A finales de los años 70 dos asesores republicanos se citaban a almorzar con un economista desconocido en el restaurante Two Continents de washington. El profesor, de una escuela de negocios de segunda fila, les dibujó un gráfico en una servilleta de papel. La idea que transmitía era simple y poderosa: la bajada de impuestos producía una mayor recaudación fiscal. Nacía así la archifamosa “curva” de Arthur Laffer, y un nuevo orden económico mundial. La doctrina establece que la reducción de impuestos a las grandes fortunas permite que ese flujo de dinero sea volcado a la actividad económica, repercutiendo en una mayor recaudación tributaria. El devastador documento resultó ser uno de los grandes fraudes económicos de nuestro tiempo. La afamada servilleta de papel se encuentra expuesta en el Museo Nacional de Historia de EEUU, y esconde en su historia un final desosegante.
Los dos asesores del Partido Republicano que asistieron aquella reunión eran Donald Rumsfeld y Dick Cheney. Los mismos que tramaron la guerra de Irak consiguieron convencer al mundo de que era beneficioso reducir los impuestos a las ricos. Margaret Tachert y Ronald Reagan asumieron la “curva” de Laffer como eje central de su revolución conservadora. Un nuevo contrato social basado en la fe de los mercados autoregulados. Un reciente estudio de la London School of Economics, con datos de 18 países de la OCDE de los últimos 50 años, demuestra que reducir impuestos a las grandes fortunas incrementa la desigualdad y no tiene ningún efecto significativo sobre el crecimiento económico y el desempleo.
Cuarenta años de Laffer, siempre Laffer. Ha tenido que llegar un anciano moderado, nada sospechoso de “bolivariano”, hijo de un vendedor de coches de segunda mano, para cambiarle un poco la piel a este capitalismo neoliberal desbocado. Joe Biden ha declarado que subir impuestos es de buen americano. El “arreón” fiscal del presidente demócrata ha sorprendido a los Organismos Internacionales. Desde el FMI a la OCDE, entramados poco sospechosos de ser social-izquierdistas, se han sumado a la iniciativa. El G7 acaba de alcanzar un pacto calificado de histórico: un tipo mínimo global del 15% en el impuesto de sociedades, la obligación de que las multinacionales paguen una parte de sus impuestos en los países donde desarrollan su actividad, y el control financiero de los paraísos fiscales. Es un principio.
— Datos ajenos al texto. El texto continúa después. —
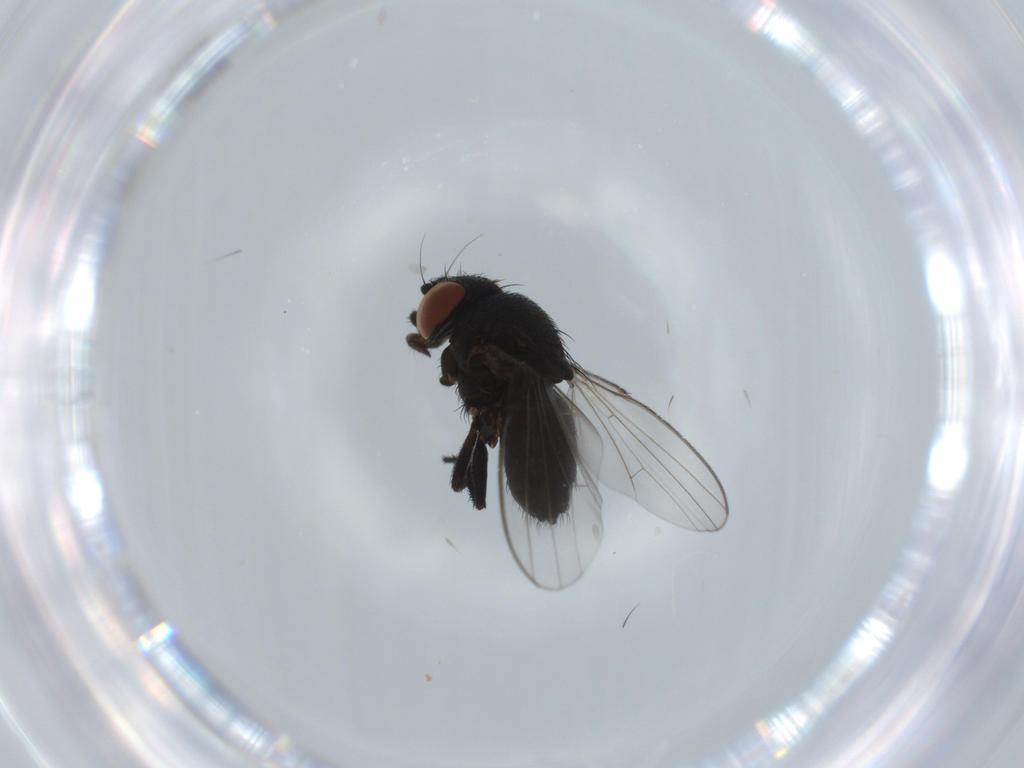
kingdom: Animalia
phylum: Arthropoda
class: Insecta
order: Diptera
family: Milichiidae
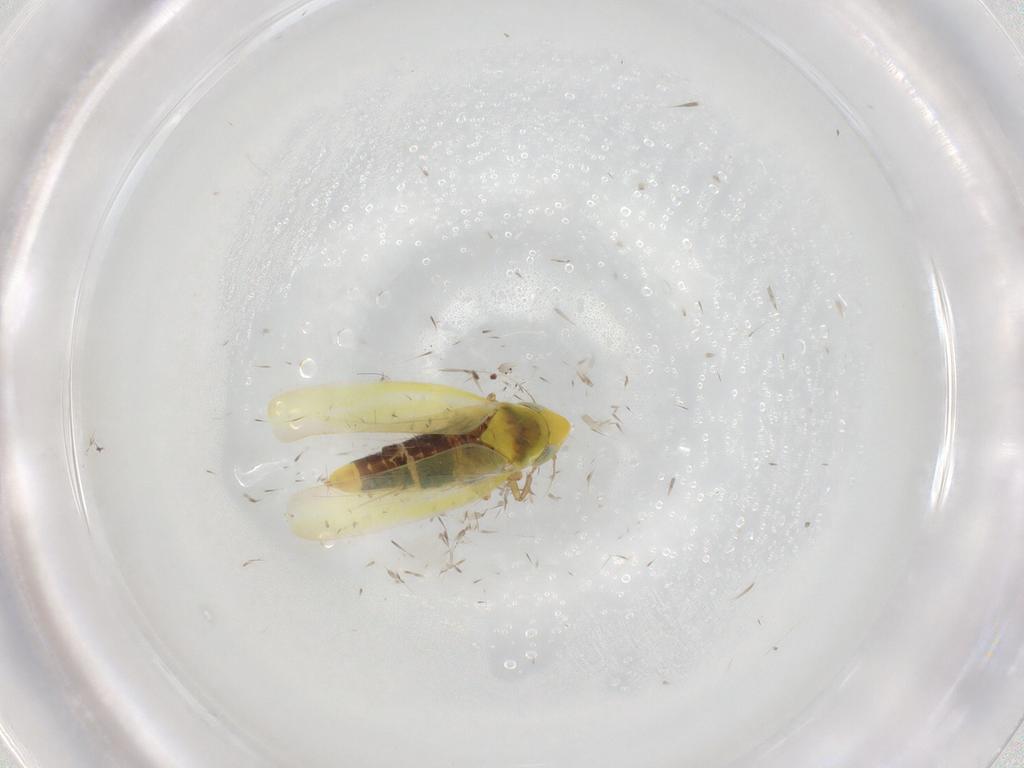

Es cierto que la historia está llena de abandonos, pero a esta mueca de esperanza se le debe dibujar una sonrisa.
El apoyo popular a medidas a favor del incremento del gasto financiado con impuestos se ha disparado. Datos del FMI certifican esta tendencia. Luego está Gabriel Batistuta. El “Bati” debería saber que los tiempos están cambiando. Cierto que muy lejos de Franklin Delano Roosevelt, que fijo gravámenes del 90% para las grandes fortunas. Nada comparable con este aporte solidario, puntual, producto de las necesidades acuciantes por la pandemia. La “pelotita” neoliberal esconde rincones oscuros, impenetrables, de un vacío inhabitado. El delantero presentó una acción de amparo ante la justicia en lo Contencioso Administrativo Federal para que lo exima de pagar el aporte extraordinario. Se suma a Carlos Tevez, pero desde un razonamiento diferencial. Coincide con el jugador de Boca de que el aporte es “confiscatorio”, pero que atenta, fundamentalmente, contra sus emprendimientos productivos vinculados a la actividad agropecuaria. ¿Cómo se construye entonces el bienestar social si solo dependemos del egoísmo de los intereses propios en un libre mercado depredador?
Lo que nos sobra es pasado, futuro es lo que nos va faltando. Quién lo iba a decir. Vuelven los impuestos de la mano de Biden, el “bolivariano”. Un sistema tributario progresivo que reduzca las desigualdades de renta y de riqueza. Batistuta, el goleador “de lo mío”, va a contracorriente de los nuevos tiempos. Se ha quedado solo.
Más solo que nunca.
(*) Ex jugador de Vélez, y campeón Mundial Tokio 1979.